-- RECORDS SHOWN follows --

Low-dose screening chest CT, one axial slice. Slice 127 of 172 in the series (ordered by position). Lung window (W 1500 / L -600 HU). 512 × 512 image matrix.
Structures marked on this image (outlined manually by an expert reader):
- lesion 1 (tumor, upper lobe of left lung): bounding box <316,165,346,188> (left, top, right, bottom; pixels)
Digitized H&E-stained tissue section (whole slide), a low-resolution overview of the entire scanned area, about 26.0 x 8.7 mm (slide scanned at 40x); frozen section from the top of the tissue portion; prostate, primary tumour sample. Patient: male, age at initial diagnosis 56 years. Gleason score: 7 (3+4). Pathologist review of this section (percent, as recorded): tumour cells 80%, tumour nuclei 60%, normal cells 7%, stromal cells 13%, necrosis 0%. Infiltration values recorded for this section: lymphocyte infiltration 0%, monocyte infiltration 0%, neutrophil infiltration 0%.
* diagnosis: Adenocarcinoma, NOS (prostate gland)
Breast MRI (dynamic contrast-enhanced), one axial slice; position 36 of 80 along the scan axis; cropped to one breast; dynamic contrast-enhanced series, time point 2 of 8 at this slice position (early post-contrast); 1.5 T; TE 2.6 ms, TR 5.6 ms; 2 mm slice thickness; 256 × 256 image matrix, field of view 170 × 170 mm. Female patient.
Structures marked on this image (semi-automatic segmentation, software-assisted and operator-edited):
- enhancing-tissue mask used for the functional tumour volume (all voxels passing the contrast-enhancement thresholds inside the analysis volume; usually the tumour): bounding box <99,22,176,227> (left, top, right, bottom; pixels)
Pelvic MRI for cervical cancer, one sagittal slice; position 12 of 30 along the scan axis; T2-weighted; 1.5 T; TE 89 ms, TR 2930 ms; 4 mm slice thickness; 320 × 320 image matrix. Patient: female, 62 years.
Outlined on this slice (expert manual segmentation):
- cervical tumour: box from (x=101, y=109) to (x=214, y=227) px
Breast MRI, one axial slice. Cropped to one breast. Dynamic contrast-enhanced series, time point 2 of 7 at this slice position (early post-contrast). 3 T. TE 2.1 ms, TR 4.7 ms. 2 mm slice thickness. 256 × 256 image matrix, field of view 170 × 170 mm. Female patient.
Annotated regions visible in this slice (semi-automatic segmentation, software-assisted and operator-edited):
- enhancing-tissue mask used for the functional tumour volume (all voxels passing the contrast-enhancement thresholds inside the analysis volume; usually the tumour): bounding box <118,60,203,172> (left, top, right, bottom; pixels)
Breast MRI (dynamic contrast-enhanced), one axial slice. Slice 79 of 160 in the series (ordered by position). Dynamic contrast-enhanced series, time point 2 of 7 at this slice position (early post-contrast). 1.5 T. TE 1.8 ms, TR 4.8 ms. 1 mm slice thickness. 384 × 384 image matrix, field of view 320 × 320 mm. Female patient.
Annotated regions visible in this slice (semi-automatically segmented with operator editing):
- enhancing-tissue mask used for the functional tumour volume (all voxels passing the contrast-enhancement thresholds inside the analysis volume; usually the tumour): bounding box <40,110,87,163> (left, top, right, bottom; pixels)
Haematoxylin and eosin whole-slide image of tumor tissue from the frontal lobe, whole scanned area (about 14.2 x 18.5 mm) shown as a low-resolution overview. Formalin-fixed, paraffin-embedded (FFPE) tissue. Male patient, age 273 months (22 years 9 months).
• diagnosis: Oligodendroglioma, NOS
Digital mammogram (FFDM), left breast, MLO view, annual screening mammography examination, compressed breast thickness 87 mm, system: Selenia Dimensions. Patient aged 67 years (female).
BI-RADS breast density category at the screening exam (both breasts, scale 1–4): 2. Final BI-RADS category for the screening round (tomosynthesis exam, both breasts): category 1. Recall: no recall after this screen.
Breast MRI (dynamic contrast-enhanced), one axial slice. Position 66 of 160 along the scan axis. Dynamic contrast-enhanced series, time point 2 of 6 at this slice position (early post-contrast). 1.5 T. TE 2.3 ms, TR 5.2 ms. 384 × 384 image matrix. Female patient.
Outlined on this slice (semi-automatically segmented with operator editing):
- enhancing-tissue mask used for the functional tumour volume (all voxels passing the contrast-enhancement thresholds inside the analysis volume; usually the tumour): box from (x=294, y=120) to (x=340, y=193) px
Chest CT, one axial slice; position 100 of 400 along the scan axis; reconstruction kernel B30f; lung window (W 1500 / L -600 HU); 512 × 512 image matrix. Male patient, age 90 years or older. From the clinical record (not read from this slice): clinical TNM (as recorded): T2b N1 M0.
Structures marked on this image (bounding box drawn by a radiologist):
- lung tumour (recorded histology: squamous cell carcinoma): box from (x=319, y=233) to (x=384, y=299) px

-- RECORDS SHOWN concluded --

# YOUR GOAL
Please copy, exactly and with nothing else, the lines above beginning at the line that has "matrix. Female patient." and ending with the line that has "Outlined on this slice (semi-automatically".

# TASK SOLUTION
Breast MRI (dynamic contrast-enhanced), one axial slice. Position 66 of 160 along the scan axis. Dynamic contrast-enhanced series, time point 2 of 6 at this slice position (early post-contrast). 1.5 T. TE 2.3 ms, TR 5.2 ms. 384 × 384 image matrix. Female patient.
Outlined on this slice (semi-automatically segmented with operator editing):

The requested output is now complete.